Skip to main content

Pew Research: Even teens think they’re spending too much time on their phones

It should come as no surprise that many parents feel as though their kids spend too much time on their smartphones and other devices, but according to a new report from Pew Research, it turns out many of the kids may feel the same way about themselves.

Around half of teenagers between the ages of 13 and 17 are worried that they spend too much time on their smartphones, according to the report. Not only that, but 52 percent of teenagers have even reportedly taken steps to cut back on the amount of time they spend on their phones, 57 percent have taken steps to cut back on time spent on social media, and 58 percent have taken steps to limit how much time they spend on video games.

The report comes amid growing fears that users, and teens especially, are becoming addicted to their devices. And the report certainly seems to suggest that’s true — 72 percent of teenagers report checking for notifications as soon as they wake up, and 56 percent associate not having their phones with loneliness, being upset, or feeling anxious.

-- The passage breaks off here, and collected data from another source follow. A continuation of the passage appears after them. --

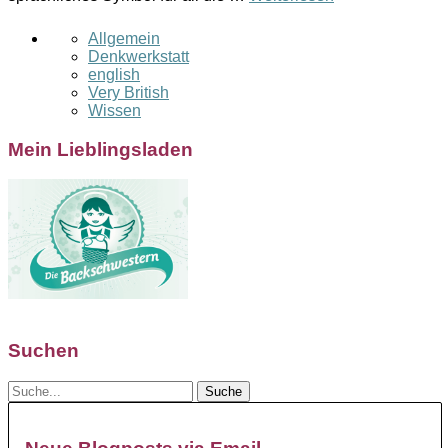
Allgemein
Denkwerkstatt
english
Very British
Wissen
Mein Lieblingsladen
Suchen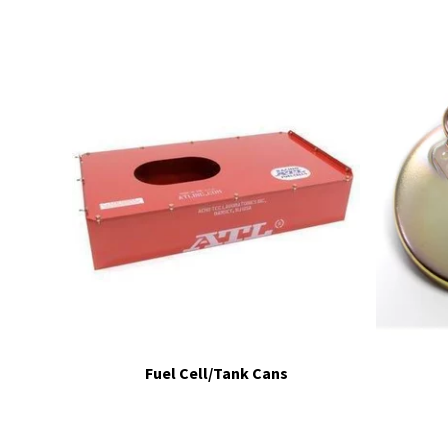
Fuel Cell/Tank Cans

Tech companies have started building features into their devices that limit the amount of time people spend on their phones. Earlier this year, Apple announced that iOS 12, its next major smartphone operating system, would include “Screen Time,” a feature specifically aimed at helping users track how much time they spend on their phones. The feature breaks down usage by app, and allows users to set time limits on specific apps they feel they’re using too much. Google also has its version of the feature, which it calls Digital Wellbeing and breaks things down by time spent in specific apps. Digital Wellbeing also tracks notifications sent and allows users to set timers on their apps.

It’s certainly a strange position for tech companies to be in. On the one hand, they’re building products that they want to be as engaging as possible, but on the other hand, they’re now recognizing that digital addiction is a real issue. It will be interesting to see if and how major tech companies like Apple and Google continue to promote a healthy digital life while still pushing their own products.